For both models, the convolutional and the LSTM, machine learning was required. For this purpose, we planned to use existing PC frameworks such as Keras, PyTorch, or Caffe. Ultimately, we chose Keras due to its maturity, a substantial number of proven commercial applications, and support for mobile devices (e.g., TensorFlow Lite and the ability to convert models to other formats). Moreover, Keras integrated with TensorFlow appears to be the most stably supported solution by NVIDIA CUDA, i.e., GPU-accelerated computation.
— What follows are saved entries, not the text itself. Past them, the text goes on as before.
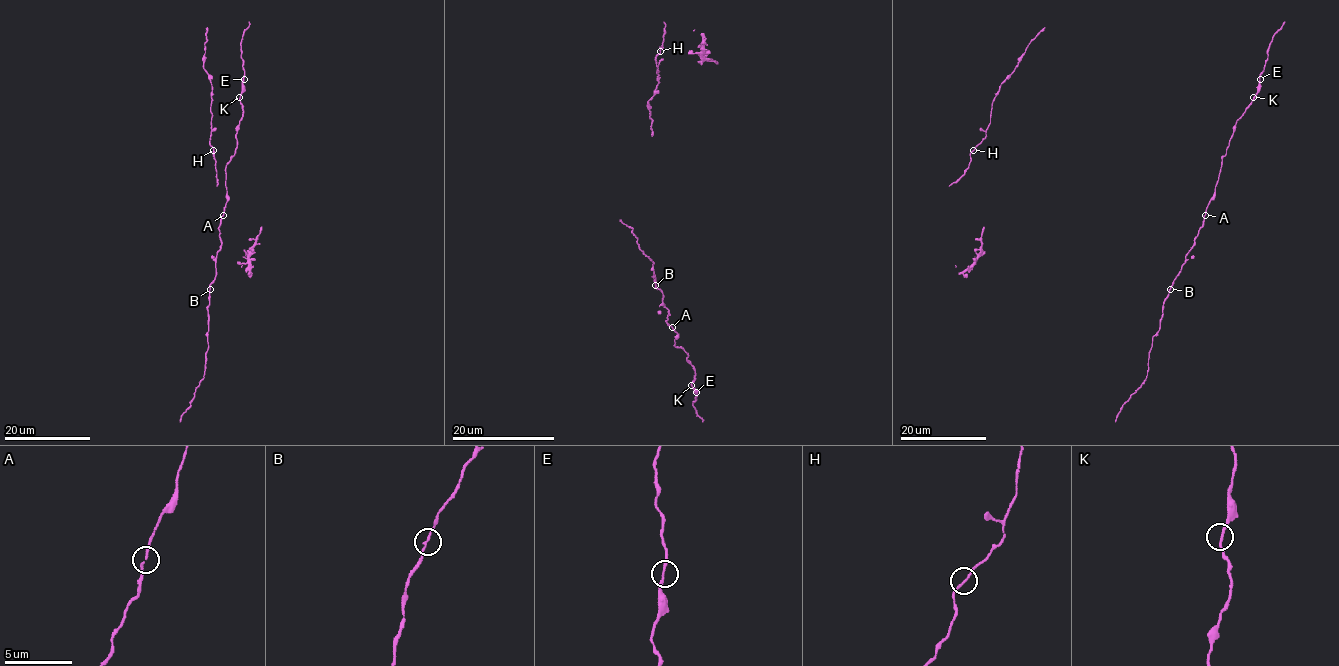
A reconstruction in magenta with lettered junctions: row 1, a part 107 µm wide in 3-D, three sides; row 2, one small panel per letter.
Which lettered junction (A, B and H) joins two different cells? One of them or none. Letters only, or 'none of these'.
none of these

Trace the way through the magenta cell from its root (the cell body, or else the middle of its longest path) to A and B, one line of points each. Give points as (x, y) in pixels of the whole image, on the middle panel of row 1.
A: (687, 353), (674, 345), (677, 334), (672, 327)
B: (687, 353), (674, 345), (677, 334), (667, 322), (669, 312), (663, 304), (663, 293), (655, 285)

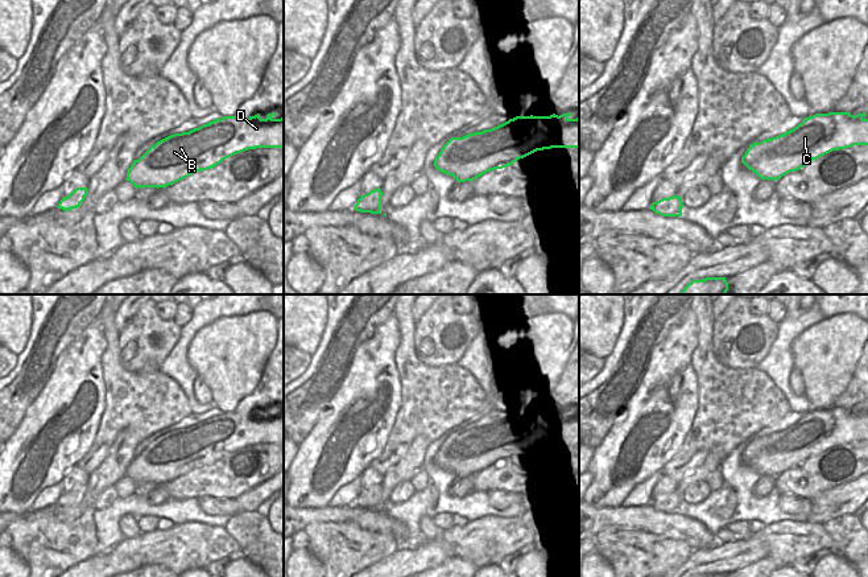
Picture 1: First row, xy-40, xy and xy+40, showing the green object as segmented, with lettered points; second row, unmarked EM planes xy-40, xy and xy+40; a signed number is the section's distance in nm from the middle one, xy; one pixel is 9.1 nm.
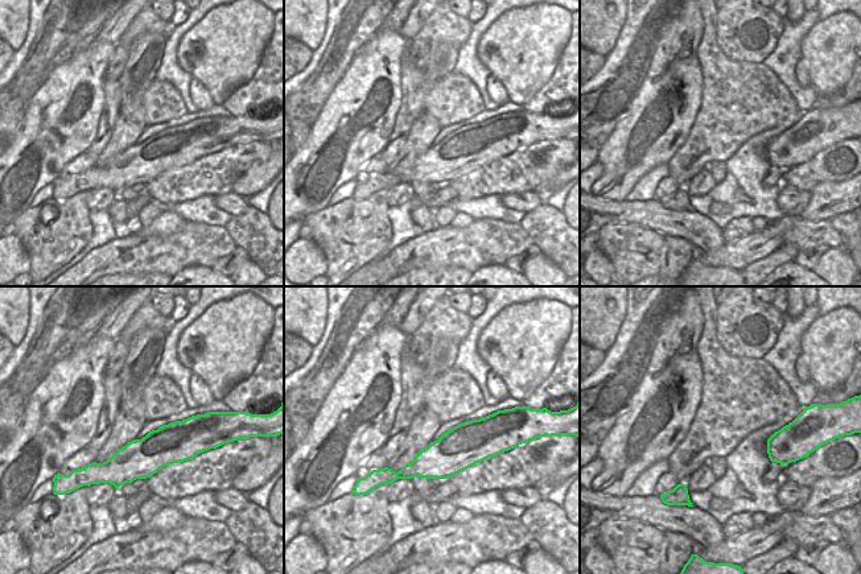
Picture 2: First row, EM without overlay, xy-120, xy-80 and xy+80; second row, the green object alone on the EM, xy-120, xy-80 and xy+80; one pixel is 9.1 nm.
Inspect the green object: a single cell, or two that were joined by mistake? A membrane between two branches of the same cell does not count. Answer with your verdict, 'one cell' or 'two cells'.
one cell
Transferring a trained model from the training platform (PC) to the target solution (AR/VR device) is theoretically quite simple, but in practice it can be troublesome. In our case, we basically had only two possible solutions: exporting the trained model to TFLite (the dedicated format for TensorFlow Lite) or to the open ONNX (Open Neural Network Exchange) format. The first approach works for platforms where TensorFlow Lite is available, unfortunately not for all (e.g., it is not available for HoloLens). On the other hand, the TensorFlow Lite library itself has the advantage of being written at a low level in C++ and, even when creating applications in scripting or interpreted languages, the computational core runs directly on the processor. This also means that dedicated binary libraries are required for each platform. In the case of exporting and later importing to a mobile device in ONNX format, we can, in most cases, use a library that is universal because it is written in C#, Java (JavaScript), or Python and available as source code. Unfortunately, this second solution is decidedly slower, as is typical for interpreted languages. Additionally, when using the entire development chain, one must be aware that there are many incompatibilities between library versions, both on the “training” side (PC) and on the “consuming” side (mobile devices), as well as between them. For example, training carried out with the TensorFlow library in version 2.4.0 or newer does not allow exporting our model in the same code to TFLite format (yes, TFLite!), because the Google developers responsible for the exporting mechanism apparently overslept and did not manage to “finish” the exporter and adapt it to the latest library versions. We can export to ONNX format in version 2.4.0 without issues, but… without changing the default settings in such an “advanced” ONNX version, it is impossible to load the model into software for VR/AR goggles in practically any library because… we again encounter version incompatibility, this time at the level of “too new features” in the portable format, which, by the way, is advertised as open and universal. So, as you can see, we had quite a puzzle to solve, and at this stage the whole project more resembled an Escape Room challenge than classic, solid development. But we won’t hide that such challenges drive our team to work.

Podium Stage

Finally, we have a pathway and a solution that allows for training on a PC platform, and we have models that, on one hand, provide high (exceeding 90%) gesture recognition accuracy, and on the other hand, operate so quickly that the user is not even aware of the complexity of the mechanisms behind the advanced analysis of their gestures – the whole thing runs practically in real time with latencies below 100ms (and most often much faster).